I have never been in a submarine, so when I was loafing around the island of Cozumel this Thanksgiving and saw an Atlantis submarine dock, I could not resist temptation to embark on a little adventure. It wasn't quite 20,000 leagues under the sea, but the ensuing magical mystery tour was worth every little penny they asked for it. And since the submarine allegedly cost $4.5 million, they did ask a lot. Had I melted all those hypothetical pennies together, I would have gotten enough copper to assemble a Navy grade high-current dynamo.

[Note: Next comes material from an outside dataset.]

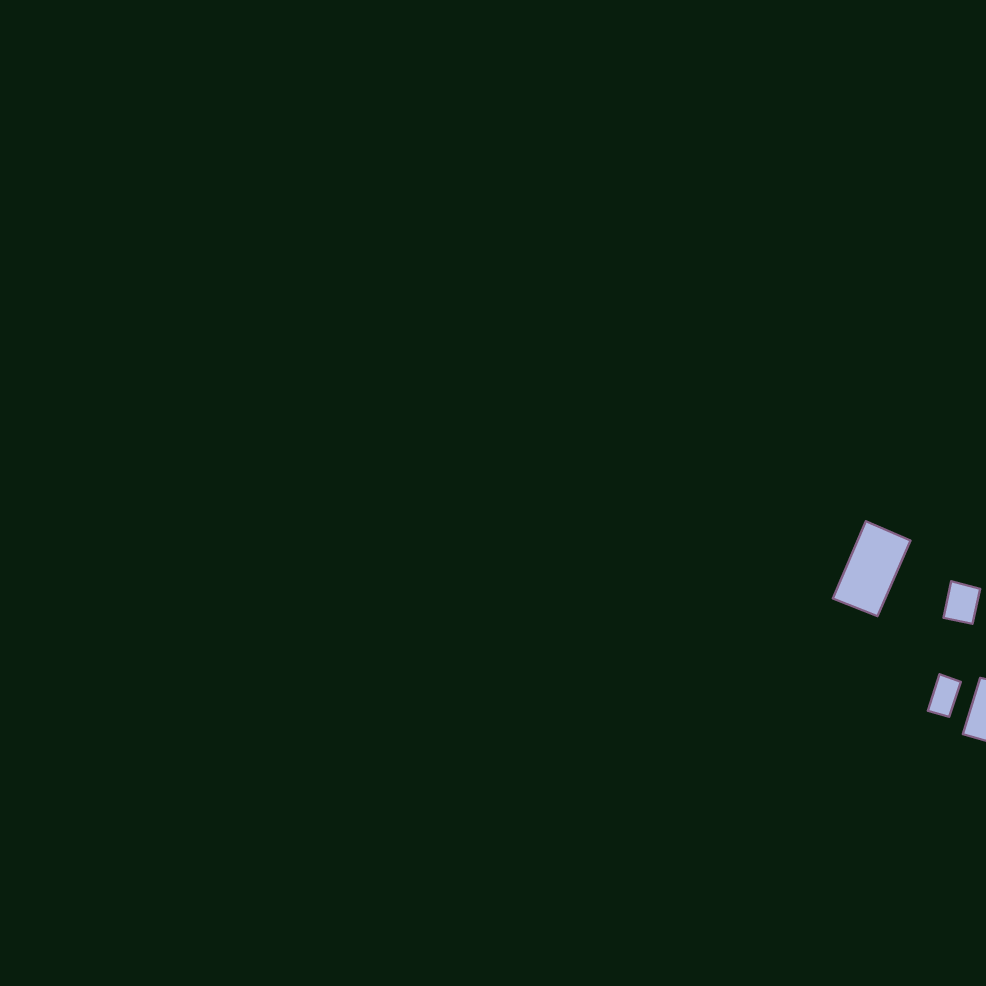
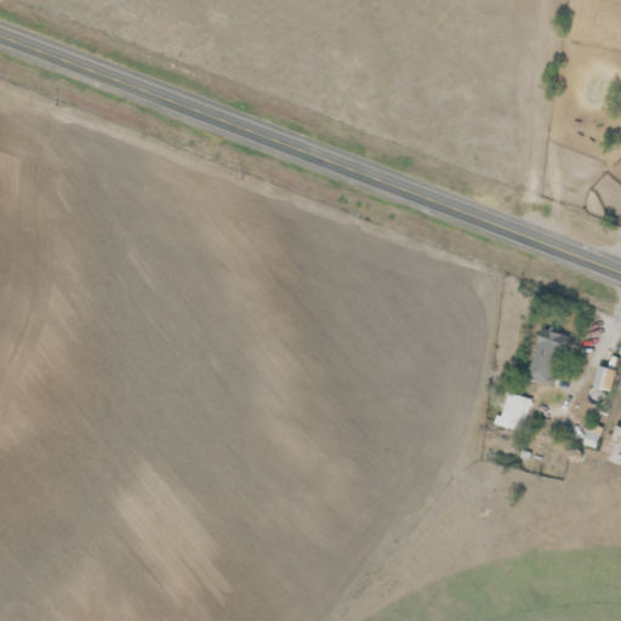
building: none -> [498,392,534,433]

The first order of business before the departure was a cautionary lecture about the magnitude of underwater pressure which was clearly sufficient to flatten a shot put ball into a giant cookie tray. When we were finished listening to the engrossing safety drill, a commanding suntanned operator herded us onto sleek looking Santa Anna which then ferried us to the dive site. The sea was unusually boisterous, so crossing from the boat to the submarine resembled changing horses in full gallop. Several balance impaired passengers had to use all the available railing to negotiate the bucking gangplank. But once we descended a narrow ladder into the interior of a cylindrical vessel, we felt we had just passed through the eye of a Star Gate. All of a sudden, everything was cosmically quiet.

Captain flipped on bunch of switches and soon we submerged into an alluring chiaroscuro. We have entered the other planet, the world ruled by different laws than our own. The Universe where elongated shapes laugh at the face of gravity and where elegance is a mode of being rather than a fashion statement. When our eyes adjusted we could admire the mushy textures of underwater plants, the permeating undulation of the surrounding medium and the brazen colors of subtropical fish. Sometimes they swam within feet from our thick windows. We were looking each other squarely in the eye with disconcerting indifference. Separated by a few feet, yet worlds apart. We belonged to Universes of vastly different pressures. It was clear that we would never live in each other's neighborhood.

Shortly after this trip I was sitting in a subway car on Washington's orange line and looked around at my fellow passengers. It felt like we were all riding in our own personal submarines. We all carry our joys and sorrows with us, our personal tragedies and comedies neatly sequestered behind thin windows of our eyes. We look at each other at times, but we know we belong to Universes of vastly different pressures. Separated by a few feet, yet worlds apart.